### [Problem requirements]
I would like the entries transcribed word for word, please, with the pictures removed.

(Records shown)

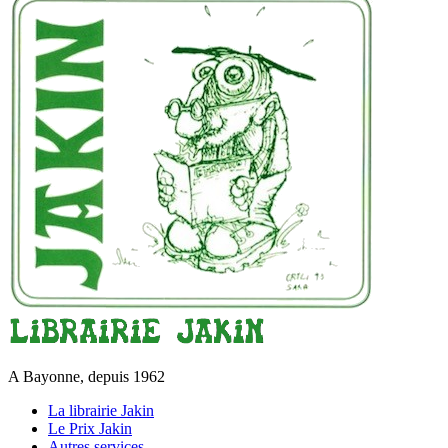
A Bayonne, depuis 1962
La librairie Jakin
Le Prix Jakin
Autres services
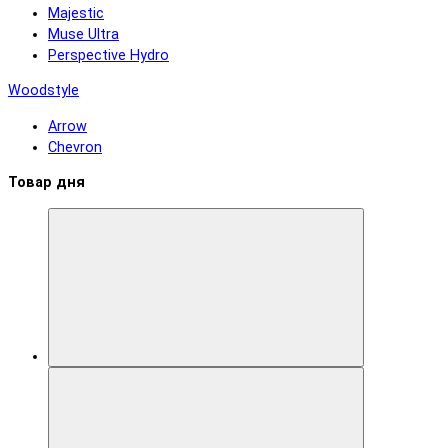
Majestic
Muse Ultra
Perspective Hydro
Woodstyle
Arrow
Chevron
Товар дня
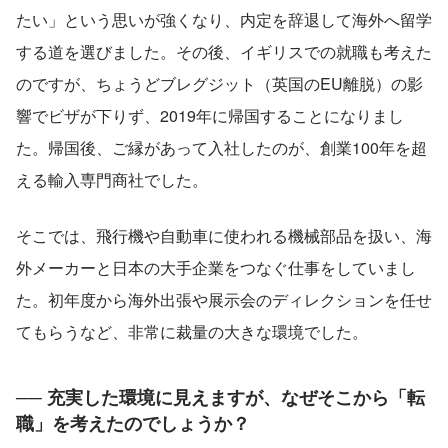
たい」という思いが強くなり、内定を辞退して海外へ留学
する道を選びました。その後、イギリスでの就職も考えた
のですが、ちょうどブレグジット（英国のEU離脱）の影
響でビザが下りず、2019年に帰国することになりまし
た。帰国後、ご縁があって入社したのが、創業100年を超
える輸入専門商社でした。
そこでは、飛行機や自動車に使われる機械部品を扱い、海
外メーカーと日本の大手企業をつなぐ仕事をしていまし
た。初年度から海外出張や展示会のディレクションを任せ
てもらうなど、非常に裁量の大きな環境でした。
── 充実した環境に見えますが、なぜそこから「転
職」を考えたのでしょうか？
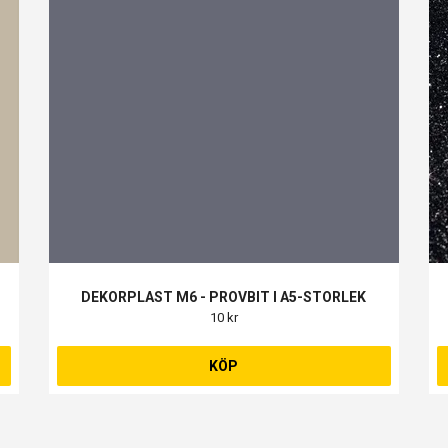
DEKORPLAST M6 - PROVBIT I A5-STORLEK
10 kr
KÖP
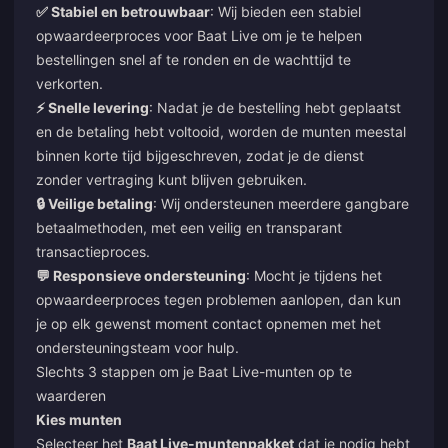
✅ Stabiel en betrouwbaar
: Wij bieden een stabiel
opwaardeerproces voor Baat Live om je te helpen
bestellingen snel af te ronden en de wachttijd te
verkorten.
⚡ Snelle levering
: Nadat je de bestelling hebt geplaatst
en de betaling hebt voltooid, worden de munten meestal
binnen korte tijd bijgeschreven, zodat je de dienst
zonder vertraging kunt blijven gebruiken.
🔒 Veilige betaling
: Wij ondersteunen meerdere gangbare
betaalmethoden, met een veilig en transparant
transactieproces.
💬 Responsieve ondersteuning
: Mocht je tijdens het
opwaardeerproces tegen problemen aanlopen, dan kun
je op elk gewenst moment contact opnemen met het
ondersteuningsteam voor hulp.
Slechts 3 stappen om je Baat Live-munten op te
waarderen
Kies munten
Selecteer het
Baat Live-muntenpakket
dat je nodig hebt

(End Records shown)

### [Your solution]
A Bayonne, depuis 1962
La librairie Jakin
Le Prix Jakin
Autres services
Majestic
Muse Ultra
Perspective Hydro
Woodstyle
Arrow
Chevron
Товар дня
たい」という思いが強くなり、内定を辞退して海外へ留学
する道を選びました。その後、イギリスでの就職も考えた
のですが、ちょうどブレグジット（英国のEU離脱）の影
響でビザが下りず、2019年に帰国することになりまし
た。帰国後、ご縁があって入社したのが、創業100年を超
える輸入専門商社でした。
そこでは、飛行機や自動車に使われる機械部品を扱い、海
外メーカーと日本の大手企業をつなぐ仕事をしていまし
た。初年度から海外出張や展示会のディレクションを任せ
てもらうなど、非常に裁量の大きな環境でした。
── 充実した環境に見えますが、なぜそこから「転
職」を考えたのでしょうか？
DEKORPLAST M6 - PROVBIT I A5-STORLEK
10 kr
KÖP
✅ Stabiel en betrouwbaar
: Wij bieden een stabiel
opwaardeerproces voor Baat Live om je te helpen
bestellingen snel af te ronden en de wachttijd te
verkorten.
⚡ Snelle levering
: Nadat je de bestelling hebt geplaatst
en de betaling hebt voltooid, worden de munten meestal
binnen korte tijd bijgeschreven, zodat je de dienst
zonder vertraging kunt blijven gebruiken.
🔒 Veilige betaling
: Wij ondersteunen meerdere gangbare
betaalmethoden, met een veilig en transparant
transactieproces.
💬 Responsieve ondersteuning
: Mocht je tijdens het
opwaardeerproces tegen problemen aanlopen, dan kun
je op elk gewenst moment contact opnemen met het
ondersteuningsteam voor hulp.
Slechts 3 stappen om je Baat Live-munten op te
waarderen
Kies munten
Selecteer het
Baat Live-muntenpakket
dat je nodig hebt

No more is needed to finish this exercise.